Scripture: Acts 15:6 The apostles and the elders met together to consider this matter (whether Gentile Christians were required to be circumcised and follow the law of Moses). 7 After there had been much debate, Peter stood up and said to them, “My brothers, you know that in the early days God made a choice among you, that I should be the one through whom the Gentiles would hear the message of the good news and become believers. 8 And God, who knows the human heart, testified to them by giving them the Holy Spirit, just as he did to us; 9 and in cleansing their hearts by faith he has made no distinction between them and us. 10 Now therefore why are you putting God to the test by placing on the neck of the disciples a yoke that neither our ancestors nor we have been able to bear? 11 On the contrary, we believe that we will be saved through the grace of the Lord Jesus, just as they will.”

Observation: It’s difficult for us to comprehend how central was the law of Moses to the lives of the Jewish people. For many centuries, following the law was central to remaining in good stead with God. Here’s a passage from Psalm 130:

30 I have chosen the way of faithfulness; I set your ordinances before me. 31 I cling to your decrees, O Lord; let me not be put to shame. 32 I run the way of your commandments, for you enlarge my understanding.

For the council in Jerusalem to decide that Gentile believers need not follow the law was nothing short of monumental – a radical paradigm shift.
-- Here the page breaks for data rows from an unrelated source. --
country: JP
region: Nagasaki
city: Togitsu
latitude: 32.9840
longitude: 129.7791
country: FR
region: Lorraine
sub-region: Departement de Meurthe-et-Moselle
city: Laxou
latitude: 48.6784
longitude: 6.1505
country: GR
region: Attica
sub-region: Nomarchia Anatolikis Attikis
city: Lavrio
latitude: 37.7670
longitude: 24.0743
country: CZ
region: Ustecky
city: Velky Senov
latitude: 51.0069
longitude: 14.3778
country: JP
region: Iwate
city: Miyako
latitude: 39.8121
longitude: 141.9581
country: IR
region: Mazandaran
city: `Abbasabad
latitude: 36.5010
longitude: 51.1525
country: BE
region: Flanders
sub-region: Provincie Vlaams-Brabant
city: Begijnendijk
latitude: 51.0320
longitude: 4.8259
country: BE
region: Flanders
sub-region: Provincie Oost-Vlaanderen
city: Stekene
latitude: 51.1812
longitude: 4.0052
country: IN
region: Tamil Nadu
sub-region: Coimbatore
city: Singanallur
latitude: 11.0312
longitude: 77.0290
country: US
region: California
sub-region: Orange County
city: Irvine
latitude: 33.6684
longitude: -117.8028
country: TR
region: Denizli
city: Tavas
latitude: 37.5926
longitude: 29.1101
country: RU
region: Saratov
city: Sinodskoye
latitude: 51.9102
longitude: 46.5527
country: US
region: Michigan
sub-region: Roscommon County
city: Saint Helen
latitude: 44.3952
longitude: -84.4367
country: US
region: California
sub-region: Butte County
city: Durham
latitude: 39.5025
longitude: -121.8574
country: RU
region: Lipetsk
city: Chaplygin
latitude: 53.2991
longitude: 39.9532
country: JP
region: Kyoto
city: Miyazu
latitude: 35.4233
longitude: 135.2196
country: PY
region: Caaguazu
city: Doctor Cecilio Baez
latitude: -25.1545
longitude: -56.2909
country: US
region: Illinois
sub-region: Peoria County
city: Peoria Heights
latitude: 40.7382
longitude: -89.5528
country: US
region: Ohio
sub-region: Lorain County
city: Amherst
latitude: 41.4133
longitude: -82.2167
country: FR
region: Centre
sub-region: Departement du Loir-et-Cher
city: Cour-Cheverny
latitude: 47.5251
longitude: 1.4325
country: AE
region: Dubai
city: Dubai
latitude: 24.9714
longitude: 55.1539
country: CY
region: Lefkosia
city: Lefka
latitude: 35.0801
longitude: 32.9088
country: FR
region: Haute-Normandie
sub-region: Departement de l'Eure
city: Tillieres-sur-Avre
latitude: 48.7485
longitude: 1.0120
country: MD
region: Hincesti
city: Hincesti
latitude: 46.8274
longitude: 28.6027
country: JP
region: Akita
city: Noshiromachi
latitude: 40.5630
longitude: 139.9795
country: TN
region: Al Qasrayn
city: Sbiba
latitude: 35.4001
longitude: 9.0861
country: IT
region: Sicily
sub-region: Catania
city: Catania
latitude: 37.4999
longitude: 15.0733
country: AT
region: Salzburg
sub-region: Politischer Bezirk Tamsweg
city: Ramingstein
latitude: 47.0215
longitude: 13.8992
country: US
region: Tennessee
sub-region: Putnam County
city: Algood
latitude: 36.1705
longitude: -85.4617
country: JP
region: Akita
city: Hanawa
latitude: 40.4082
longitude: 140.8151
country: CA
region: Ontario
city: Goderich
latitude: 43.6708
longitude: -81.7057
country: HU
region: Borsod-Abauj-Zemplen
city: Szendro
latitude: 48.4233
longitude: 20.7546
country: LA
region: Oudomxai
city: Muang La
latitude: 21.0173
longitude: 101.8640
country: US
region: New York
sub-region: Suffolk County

Yet it’s also important to remember they did not arrive at this conclusion by virtue of deliberation and logic alone. The point that won the day was the realization that God himself had accepted the Gentile believers:

“8 And God, who knows the human heart, testified to them by giving them the Holy Spirit, just as he did to us…” (v.8)

Application: Which rules/customs are central to our faith and which ones are not? I ask myself this question a lot because we live in such changing times. And as we experiment with new forms of Christian community, we want to allow freedom where it is appropriate, but we don’t want to lose our identity in the process.

For many, many years “church” has been envisioned as a building on a piece of property with a formally trained clergy person and other leaders (paid and volunteer) leading worship services and running various church programs. Little by little this expression of church is winding down – particularly in the Western world.

This leads us to the question, “What now?”. Like many others, I clearly see what is no longer working. What I do not see is a clear picture of where we should go. This means we’re just going to have to try many different things and see what happens. Experiment. Where do we see people growing more like Jesus? Do we see God’s grace being poured out in these experiments? Can we see evidence of the Holy Spirit at work?

Prayer: Lord Jesus, the church has adapted and changed with the times for over 2,000 years. Give us grace to boldly experiment where innovation is needed. Yet help us also to discern those things that are non-negotiable, unchanging. We ask this in your holy name. Amen.

One thought on “Innovation

  1. Marcie Sandall

    This was a real thought-provoker. We are discussing it at home. Good topic. It may not change our behavior, which is so close to perfect (ha, ha) but it may change our opinions, preconceived ideas, aka prejudices, and concepts of “the bigger picture”.